After devoting himself to femininity with "Songs for Sad Women" and to Atlantic melancholy with "Em Português", it was probably inevitable that his new work would finally mirror current events in the MENA region. Oud master Rabih Abou-Khalil explains to Stefan Franzen how he combines a plastic chicken, fish & chips and a bankers' banquet into a musical feast with political-surreal features
When considering what has become known as the "Arab Spring", he is moved not by the "cold, political side" but by its impact on humanity. Rabih Abou-Khalil is deeply concerned.
"I hope I'm wrong. But I believe that we will be assigned fewer cultural liberties after the revolutions, not more. The uprisings are not limited to the intellectual protest movements in capital cities. Culture is also sustained by a huge rural population in many major Arab nations. Here, the main factors are religious affiliation and an extremism born of economic need. People are not educated and are unable to satiate their appetite at all," he says.
It is this "Hunger" that inspired the title of his new CD. It refers to a hunger for knowledge just as much as hunger for food, and finally also the hunger for music, stage and studio situations still felt by Khalil and his closest colleagues even after 20 years in the business. Khalil secret: With the accordion player Luciano Biondini, tuba player Michel Godard and percussionist Jarod Cagwin, he gathered people around him who focused on the act of playing together right from the outset, not whether they were the best soloists around at the time.
Miles Davies as a role model
Abou-Khalil, who sets store by the fact that he never makes solo oud recordings and cites Miles Davis as a major influence in efforts to achieve a coherent band sound, has also managed to make his first work for the French label World Village sound more stringent and streamlined.
The pieces are shorter, with a greater emphasis given to composed passages over improvised ones. Perhaps a natural progression from "Еm Português", where everything revolves around song?
"When I was very young, I played my early compositions to my most important oud teacher, Wadih Al-Safi, and he shouted: 'Wait, wait, what's all this rubbish, I can't sing any of it!'. And since then, I've always said to myself if you can't sing it, it won't stick. Not everyone must be able to sing it, but it must make sense, a literal sense. My father was a poet, and that's why I have a close relationship with literature. I'm aware that in composition, there has to be a certain rhyme, a balance between language of music, even it's only an apostrophized language," says Abou-Khalil.

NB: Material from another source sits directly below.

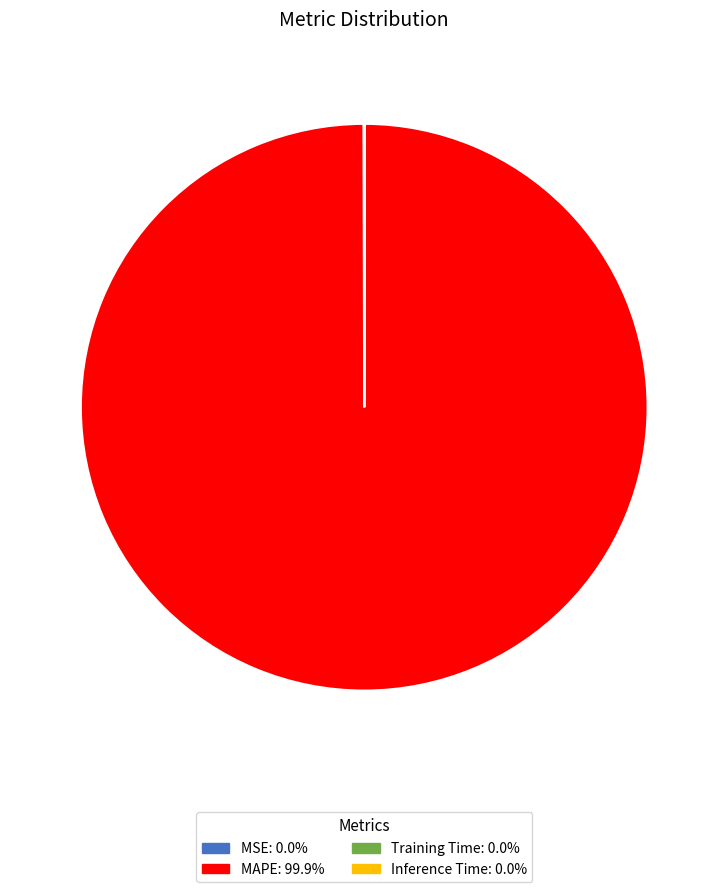

Which slice is the largest?

MAPE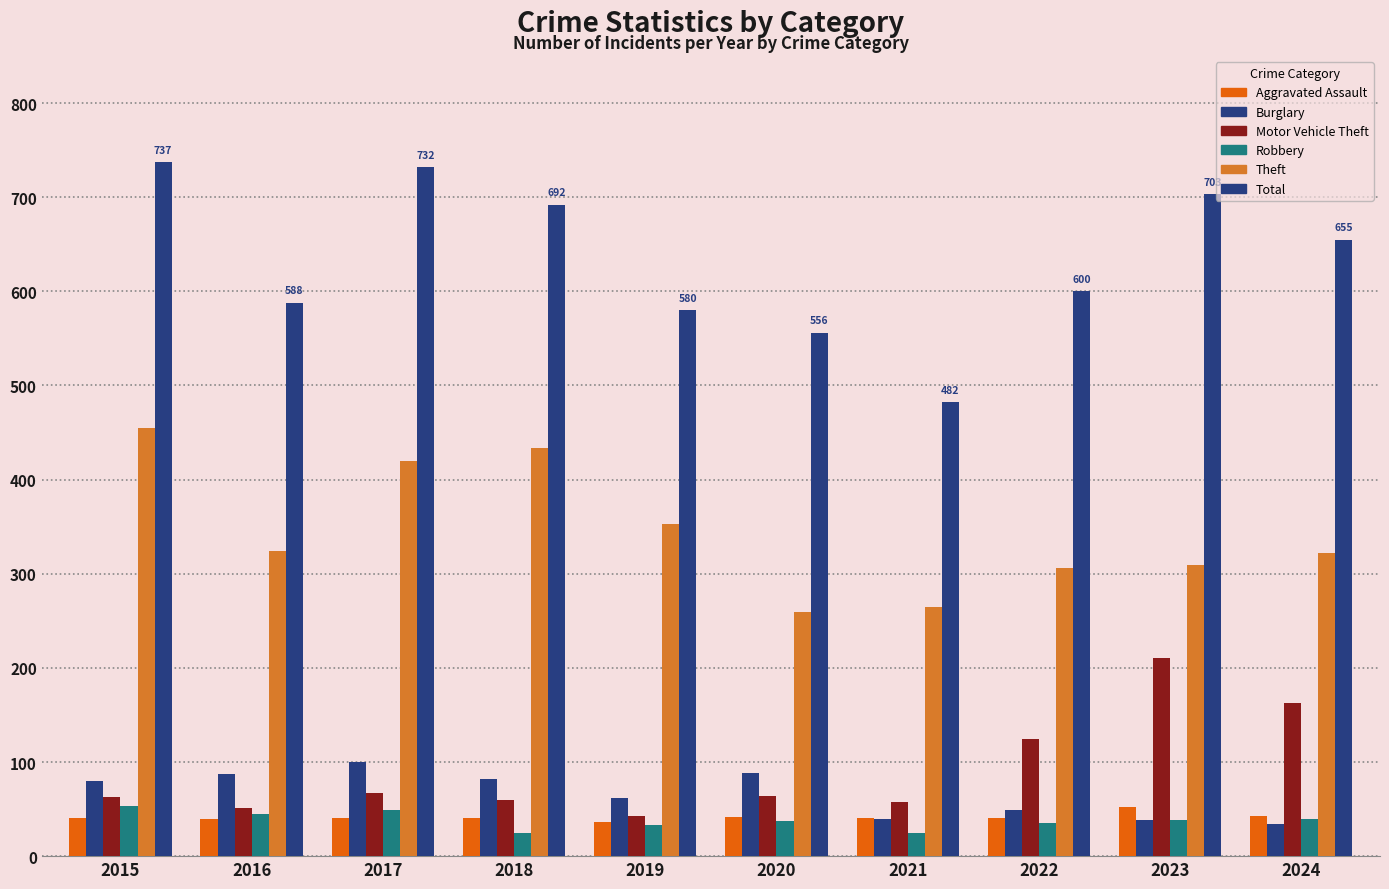

At 2015, list the series in order from largest to smallest.

Total, Theft, Burglary, Motor Vehicle Theft, Robbery, Aggravated Assault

On "Hungry People", Khalil has perhaps realized this balance like never before. It comes wonderfully into its own in a perfectly cantabile intermezzo such as "A Better Tomorrow", which is almost a "sung prayer" for a better tomorrow in the Middle East and North Africa, but also in the many pieces that tend towards his elaborated oriental jazz, and which – just as on all his albums – also exhibit humoresque characteristics.
Grotesque "dance of greed"
Like "Bankers' Banquet", for example, in which Godard and Murgia invoke the grotesque dance of all those who greedily take everything away from the poor, whether it be western finance sharks or Arab ruling clans. He has also found other, quite personal facets on the subject of the "big feast", such as "Fish and Chips and Mushy Peas", inspired by the English fast-food speciality that stuck to his fingers during a concert in London.

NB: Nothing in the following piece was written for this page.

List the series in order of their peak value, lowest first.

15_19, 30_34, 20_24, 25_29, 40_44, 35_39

"Shrilling Chicken", on the other hand, is not dedicated to fast-food, but to a plastic chicken that his sister once gave to him as a present – and which provides a squawking prelude to the track's exquisite Latin groove.
"Music should never be too serious," says Abou-Khalil. "Then it loses its charm, just like a person who is always serious comes across as deathly boring. With irony, perhaps even with surrealism, we can gain a better understanding of the world. In the Middle East especially, it all often seems to me to be decidedly surreal and contradictory. That's why my compositions often have surreal names, to allow the listener more scope for fantasy, I don't like titles that are too profound. Why write instrumental pieces? Because it's not possible to express feelings precisely in words. And then you're expected to give it a title after all that!"
Lebanon as a prism
There is only one track on "Hungry People" with a title that leaves no room for doubt. "Dreams of a Dying City" is a dark reflection that presides over the entire album, the fourth version of this leitmotif composition recorded by Rabih Abou-Khalil. It was originally written with Beirut in mind, and although the fires of rebellion have since been lit in many cites of the MENA region, Lebanon still remains uppermost in the composer's mind.
"I think the problem with Lebanon is that anything happening beyond its borders has an impact on it. Whether it be that people are for or against Asad, pro or anti-Israeli. Everything that's happening in the region is reflected in Lebanon. Socially speaking, it is still a free country where people can do as they please. But I fear that small nations like this one will not be spared from the impact of what's occurring around them. We'll probably have to play 'Dreams of a Dying City' for some time to come," says Abou-Khalil.